Question

Find the magnitude and direction of magnetic field at point $P$ due to the current carrying wire as shown in figure below.

• A. -$\frac{{\mu }_{0}I}{4\pi a}[-\frac{\sqrt{3}}{2}+\frac{1}{2}]$
• B. $\frac{{\mu }_{0}I}{2\pi a}[\frac{\sqrt{3}}{2}-\frac{1}{2}]$
• C. $\frac{{\mu }_{0}I}{4\pi a}[\frac{\sqrt{3}}{2}-\frac{1}{2}]$
• D. -$\frac{{\mu }_{0}I}{2\pi a}[-\frac{\sqrt{3}}{2}+\frac{1}{2}]$

Answer 1

The correct option is C $\frac{{\mu }_{0}I}{4\pi a}[\frac{\sqrt{3}}{2}-\frac{1}{2}]$

Magnetic field due to a finite steady current $I$ carrying wire at a point on the perpendicular in the surrounding space is given by $$B=\frac{{\mu }_{0}I}{4\pi d}[\sin \left({\theta }_1\right)+\sin \left({\theta }_2\right)]$$


Magnetic field due to wires $AB$ and $CD$ will be zero.

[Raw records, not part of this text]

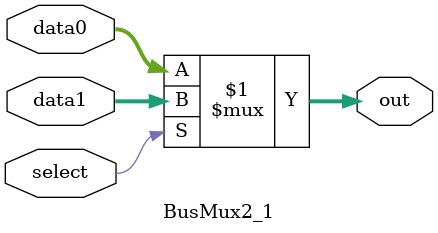
<source format=v>

`define REG_MSB 15 //Actual register size is REG_MSB+1.

module cordic(CosX,SinX,theta,Sign,clock,reset);
    output [`REG_MSB+1:0] CosX,SinX;
    input [`REG_MSB:0] 	  theta;
    input 		  Sign,clock,reset;

    reg 		  AngleCin, Xsign, Ysign;
    reg [`REG_MSB:0] 	  X, Y, Angle;
    reg [3:0] 		  iteration;

    wire [`REG_MSB:0] 	  tanangle;
    wire [`REG_MSB:0] 	  BS1,BS2;
    wire [`REG_MSB:0] 	  SumX,SumY,SumAngle;
    wire 		  CarryX,CarryY,AngleCout;

    function [`REG_MSB:0] tan;
	input [3:0] index;
	begin: _tan
	    case (index)
                      //tanInverseX            |X             |tanInverseX
                      //=======================|==============|===========
          4'b0000: tan = 16'b00101101_00000000 ; //  1.000000 |45.000000
          4'b0001: tan = 16'b00011010_11111111 ; //  0.500000 |26.565051
          4'b0010: tan = 16'b00001110_00001111 ; //  0.250000 |14.036243
          4'b0011: tan = 16'b00000111_00111111 ; //  0.125000 |7.125016
          4'b0100: tan = 16'b00000011_11111111 ; //  0.062500 |3.576334
	  4'b0101: tan = 16'b00000001_11111111 ; //  0.031250 |1.789911
          4'b0110: tan = 16'b00000000_11111111 ; //  0.015625 |0.895174
          4'b0111: tan = 16'b00000000_01111111 ; //  0.007812 |0.447614
          4'b1000: tan = 16'b00000000_00111111 ; //  0.003906 |0.223811
          4'b1001: tan = 16'b00000000_00011111 ; //  0.001953 |0.111906
          4'b1010: tan = 16'b00000000_00001111 ; //  0.000977 |0.055953
          4'b1011: tan = 16'b00000000_00000111 ; //  0.000488 |0.027976
          4'b1100: tan = 16'b00000000_00000011 ; //  0.000244 |0.013988
          4'b1101: tan = 16'b00000000_00000001 ; //  0.000122 |0.006994
          4'b1110: tan = 16'b00000000_00000000 ; //  0.000061 |0.003497
          4'b1111: tan = 16'b00000000_00000000 ; //  0.000031 |0.001749

	    endcase
	end
    endfunction // tan

    initial begin
	iteration = 0;
	Angle = theta;
	X = 16'b1001101110000000;     //0.6072
	Y = 16'b0000000000000000;
	Xsign = 0;
	Ysign = 0;
	AngleCin = Sign;
    end

    assign tanangle = tan(iteration);

    /*********************Data Path******************************************/

    shifter SH1(BS1,Y,iteration); 
    Adder AddX(SumX,CarryX,Xsign,X,BS1,~AngleCin);  
    shifter SH2(BS2,X,iteration);
    Adder AddY(SumY,CarryY,Ysign,Y,BS2,AngleCin);
    Adder Add0(SumAngle,AngleCout,AngleCin,Angle,tanangle,~AngleCin);
    assign CosX={CarryX,SumX};
    assign SinX={CarryY,SumY};

    /*********************System FSM******************************************/

    always @ (posedge clock)
      if (reset) begin
	  iteration = 0;
	  Angle = theta ;
	  X = 16'b1001101110000000;     //0.6072
	  Y = 16'b0000000000000000;
	  Xsign = 0;
	  Ysign = 0;
	  AngleCin = Sign ;
      end else if (iteration != 15) begin 
	  iteration = iteration + 1;
	  Angle = SumAngle;
	  X = SumX;
	  Y = SumY;
	  Xsign = CarryX;
	  Ysign = CarryY;
	  AngleCin = AngleCout;
      end

endmodule // cordic 


module shifter(dataout,datain,shift);
    output [`REG_MSB:0] dataout;
    input [`REG_MSB:0]  datain;
    input [3:0] 	shift;

    assign dataout = shift==0  ? datain :
		     shift==1  ? { 1'b0,datain[`REG_MSB:1]}  :
		     shift==2  ? { 2'b0,datain[`REG_MSB:2]}  :
		     shift==3  ? { 3'b0,datain[`REG_MSB:3]}  :
		     shift==4  ? { 4'b0,datain[`REG_MSB:4]}  :
		     shift==5  ? { 5'b0,datain[`REG_MSB:5]}  :
		     shift==6  ? { 6'b0,datain[`REG_MSB:6]}  :
		     shift==7  ? { 7'b0,datain[`REG_MSB:7]}  :
		     shift==8  ? { 8'b0,datain[`REG_MSB:8]}  :
		     shift==9  ? { 9'b0,datain[`REG_MSB:9]}  :
		     shift==10 ? {10'b0,datain[`REG_MSB:10]} :
		     shift==11 ? {11'b0,datain[`REG_MSB:11]} :
		     shift==12 ? {12'b0,datain[`REG_MSB:12]} :
		     shift==13 ? {13'b0,datain[`REG_MSB:13]} :
		     shift==14 ? {14'b0,datain[`REG_MSB:14]} :
		                 {15'b0,datain[`REG_MSB:15]} ;

endmodule // shifter


module Adder (S, sign, Asign, A, B, AS);
    output [`REG_MSB:0] S;
    output 		sign;
    input [`REG_MSB:0] 	A, B;
    input 		Asign, AS;

    wire [`REG_MSB:0] 	Atemp, Btemp, Btemp1, Stemp;
    wire 		Y_1, Y_2, Y_3, Y_4;

    assign Y_1 = (~AS) & Asign;

    BusMux2_1 MUX_0 (Atemp,A,B,Y_1); // xchange A & B
    BusMux2_1 MUX_1 (Btemp,B,A,Y_1);

    assign Y_2 = Asign ^ AS;

    assign Btemp1 = Y_2 ? ~Btemp : Btemp;

    RCA Add (Stemp,Y_3,Atemp,Btemp1,Y_2); // Addition

    assign Y_4 = (~Y_3) & (Asign ^ AS);

    complement Compl (S,Stemp,Y_4);  // 2's Complement if result neg.

    assign sign = (~Y_3 & AS) | (~Y_3 & Asign) | (AS & Asign);

endmodule // Adder


module RCA (S,Cout,A,B,Cin);
    output [`REG_MSB:0] S;
    output 		Cout;
    input [`REG_MSB:0] 	A, B;
    input 		Cin;

    assign {Cout,S} = A + B + Cin;

endmodule //PrllAdder


module complement (dataout, datain, enable);
    output [`REG_MSB:0] dataout;
    input [`REG_MSB:0] 	datain;
    input 		enable;

    wire 		Cin;
    wire [`REG_MSB:0] 	Co;
    wire [`REG_MSB:0] 	A;

    assign A = enable ? ~datain : datain;

    assign Co[0] = A[0] & enable;
    assign Co[`REG_MSB:1] = A[`REG_MSB:1] & Co[`REG_MSB-1:0];
    assign dataout[0] = A[0] ^ enable;
    assign dataout[`REG_MSB:1] = A[`REG_MSB:1] ^ Co[`REG_MSB-1:0];

endmodule // complement


module BitMux2_1 (out,a,b,select);
    output out;
    input  a, b, select;

    assign out = select ? b : a;

endmodule //BitMux2_1


module BusMux2_1(out,data0,data1,select);
    output [`REG_MSB:0] out;
    input [`REG_MSB:0] 	data0, data1;
    input 		select;

    assign out = select ? data1 : data0;

endmodule // BusMux2_1

</source>
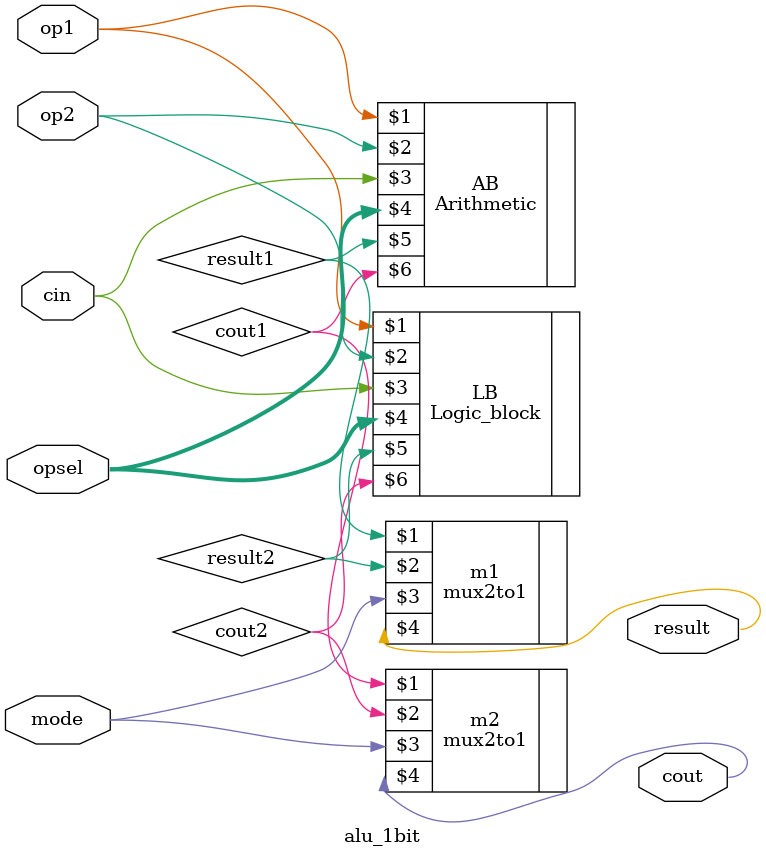
<source format=sv>
`timescale 1ns / 1ps


module alu_1bit ( op1 , op2 , cin, opsel , mode , result, cout);

    input  logic        op1 ;
    input  logic        op2 ;
    input  logic        cin ;
    input  logic [ 2:0] opsel ;
    input  logic        mode ;
    output logic        result ;
    output logic        cout;
    
    wire result1;
    wire result2;
    wire cout1;
    wire cout2;
    
    Arithmetic AB(op1, op2, cin, opsel, result1, cout1);
    Logic_block LB(op1, op2, cin, opsel, result2, cout2);
    mux2to1 m1(result1, result2 , mode, result);
    mux2to1 m2(cout1, cout2, mode, cout);


endmodule 
</source>
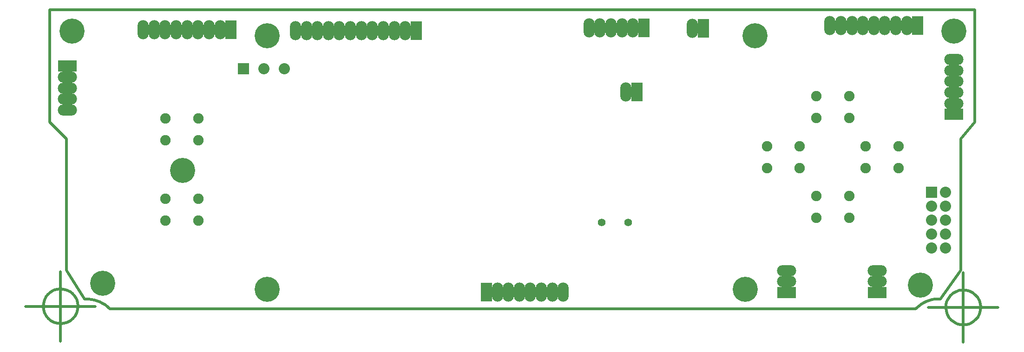
<source format=gbs>
G04 (created by PCBNEW-RS274X (2010-05-05 BZR 2356)-stable) date 3/07/2011 4:56:28 p.m.*
G01*
G70*
G90*
%MOIN*%
G04 Gerber Fmt 3.4, Leading zero omitted, Abs format*
%FSLAX34Y34*%
G04 APERTURE LIST*
%ADD10C,0.006000*%
%ADD11C,0.019700*%
%ADD12R,0.080000X0.080000*%
%ADD13C,0.080000*%
%ADD14O,0.079100X0.138100*%
%ADD15R,0.079100X0.138100*%
%ADD16O,0.138100X0.079100*%
%ADD17R,0.138100X0.079100*%
%ADD18C,0.075000*%
%ADD19C,0.180000*%
%ADD20C,0.055000*%
G04 APERTURE END LIST*
G54D10*
G54D11*
X78691Y-33268D02*
X78667Y-33510D01*
X78596Y-33744D01*
X78482Y-33959D01*
X78327Y-34148D01*
X78139Y-34304D01*
X77925Y-34420D01*
X77692Y-34492D01*
X77449Y-34517D01*
X77207Y-34495D01*
X76973Y-34426D01*
X76757Y-34313D01*
X76567Y-34161D01*
X76410Y-33974D01*
X76293Y-33760D01*
X76219Y-33527D01*
X76192Y-33285D01*
X76212Y-33043D01*
X76279Y-32808D01*
X76391Y-32591D01*
X76542Y-32400D01*
X76728Y-32242D01*
X76941Y-32123D01*
X77173Y-32048D01*
X77415Y-32019D01*
X77658Y-32037D01*
X77893Y-32103D01*
X78110Y-32213D01*
X78303Y-32363D01*
X78462Y-32548D01*
X78582Y-32760D01*
X78659Y-32992D01*
X78690Y-33234D01*
X78691Y-33268D01*
X74941Y-33268D02*
X79941Y-33268D01*
X77441Y-30768D02*
X77441Y-35768D01*
X13927Y-33189D02*
X13903Y-33431D01*
X13832Y-33665D01*
X13718Y-33880D01*
X13563Y-34069D01*
X13375Y-34225D01*
X13161Y-34341D01*
X12928Y-34413D01*
X12685Y-34438D01*
X12443Y-34416D01*
X12209Y-34347D01*
X11993Y-34234D01*
X11803Y-34082D01*
X11646Y-33895D01*
X11529Y-33681D01*
X11455Y-33448D01*
X11428Y-33206D01*
X11448Y-32964D01*
X11515Y-32729D01*
X11627Y-32512D01*
X11778Y-32321D01*
X11964Y-32163D01*
X12177Y-32044D01*
X12409Y-31969D01*
X12651Y-31940D01*
X12894Y-31958D01*
X13129Y-32024D01*
X13346Y-32134D01*
X13539Y-32284D01*
X13698Y-32469D01*
X13818Y-32681D01*
X13895Y-32913D01*
X13926Y-33155D01*
X13927Y-33189D01*
X10177Y-33189D02*
X15177Y-33189D01*
X12677Y-30689D02*
X12677Y-35689D01*
X16167Y-33349D02*
X16013Y-33209D01*
X15848Y-33083D01*
X15672Y-32972D01*
X15487Y-32876D01*
X15295Y-32797D01*
X15096Y-32736D01*
X14893Y-32691D01*
X14687Y-32665D01*
X14480Y-32657D01*
X14397Y-32658D01*
X75802Y-32654D02*
X75595Y-32656D01*
X75387Y-32676D01*
X75183Y-32714D01*
X74982Y-32769D01*
X74787Y-32842D01*
X74599Y-32932D01*
X74419Y-33038D01*
X74250Y-33159D01*
X74092Y-33294D01*
X74017Y-33366D01*
X16181Y-33366D02*
X73986Y-33366D01*
X78248Y-11909D02*
X11909Y-11909D01*
X13091Y-30610D02*
X14390Y-32657D01*
X77264Y-30610D02*
X75807Y-32657D01*
X77264Y-21161D02*
X77264Y-30610D01*
X78248Y-19980D02*
X77264Y-21161D01*
X13091Y-21161D02*
X13091Y-30610D01*
X11909Y-19980D02*
X13091Y-21161D01*
X11909Y-11909D02*
X11909Y-19980D01*
X78248Y-11909D02*
X78248Y-19980D01*
G54D12*
X25784Y-16150D03*
G54D13*
X27260Y-16150D03*
X28736Y-16150D03*
G54D14*
X44804Y-32165D03*
X44017Y-32165D03*
G54D15*
X43229Y-32165D03*
G54D14*
X45591Y-32165D03*
X46379Y-32165D03*
X47166Y-32165D03*
X47953Y-32165D03*
X48740Y-32165D03*
G54D16*
X71260Y-30630D03*
X71260Y-31417D03*
G54D17*
X71260Y-32205D03*
G54D16*
X64763Y-30630D03*
X64763Y-31417D03*
G54D17*
X64763Y-32205D03*
G54D14*
X57992Y-13228D03*
G54D15*
X58780Y-13228D03*
G54D18*
X66890Y-26850D03*
X66890Y-25276D03*
X69252Y-26850D03*
X69252Y-25276D03*
X70433Y-23267D03*
X70433Y-21693D03*
X72795Y-23267D03*
X72795Y-21693D03*
X66890Y-19684D03*
X66890Y-18110D03*
X69252Y-19684D03*
X69252Y-18110D03*
G54D14*
X36614Y-13386D03*
X37402Y-13386D03*
G54D15*
X38189Y-13386D03*
G54D14*
X35827Y-13386D03*
X35039Y-13386D03*
X34252Y-13386D03*
X33465Y-13386D03*
X32677Y-13386D03*
X31890Y-13386D03*
X31102Y-13386D03*
X30315Y-13386D03*
X29528Y-13386D03*
X23326Y-13347D03*
X24113Y-13347D03*
G54D15*
X24901Y-13347D03*
G54D14*
X22539Y-13347D03*
X21751Y-13347D03*
X20964Y-13347D03*
X20177Y-13347D03*
X19390Y-13347D03*
X18602Y-13347D03*
X72598Y-13031D03*
X73385Y-13031D03*
G54D15*
X74173Y-13031D03*
G54D14*
X71811Y-13031D03*
X71023Y-13031D03*
X70236Y-13031D03*
X69449Y-13031D03*
X68662Y-13031D03*
X67874Y-13031D03*
G54D16*
X76772Y-17835D03*
X76772Y-18622D03*
G54D17*
X76772Y-19410D03*
G54D16*
X76772Y-17048D03*
X76772Y-16260D03*
X76772Y-15473D03*
G54D14*
X52952Y-13189D03*
X53739Y-13189D03*
G54D15*
X54527Y-13189D03*
G54D14*
X52165Y-13189D03*
X51377Y-13189D03*
X50590Y-13189D03*
G54D16*
X13150Y-17520D03*
X13150Y-16733D03*
G54D17*
X13150Y-15945D03*
G54D16*
X13150Y-18307D03*
X13150Y-19095D03*
G54D19*
X61811Y-31969D03*
X62480Y-13780D03*
X27480Y-31969D03*
X27480Y-13780D03*
X21417Y-23425D03*
G54D12*
X75150Y-24988D03*
G54D13*
X76150Y-24988D03*
X75150Y-25988D03*
X76150Y-25988D03*
X75150Y-26988D03*
X76150Y-26988D03*
X75150Y-27988D03*
X76150Y-27988D03*
X75150Y-28988D03*
X76150Y-28988D03*
G54D19*
X76772Y-13425D03*
X74370Y-31653D03*
X13504Y-13425D03*
X15709Y-31535D03*
G54D18*
X63347Y-23267D03*
X63347Y-21693D03*
X65709Y-23267D03*
X65709Y-21693D03*
X20197Y-21259D03*
X20197Y-19685D03*
X22559Y-21259D03*
X22559Y-19685D03*
X20197Y-27047D03*
X20197Y-25473D03*
X22559Y-27047D03*
X22559Y-25473D03*
G54D20*
X53402Y-27165D03*
X51480Y-27165D03*
G54D14*
X53232Y-17811D03*
G54D15*
X54020Y-17811D03*
M02*

</source>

Thus, Magnetic field due to $BC$ at the given point in space is $\overrightarrow{B}=\frac{{\mu }_{0}I}{4\pi a}[\sin {60}^{\circ }-\sin {30}^{\circ }]$

$\Rightarrow \overrightarrow{B}=\frac{{\mu }_{0}I}{4\pi a}[\frac{\sqrt{3}}{2}-\frac{1}{2}]$

Hence, option (c) is the correct answer.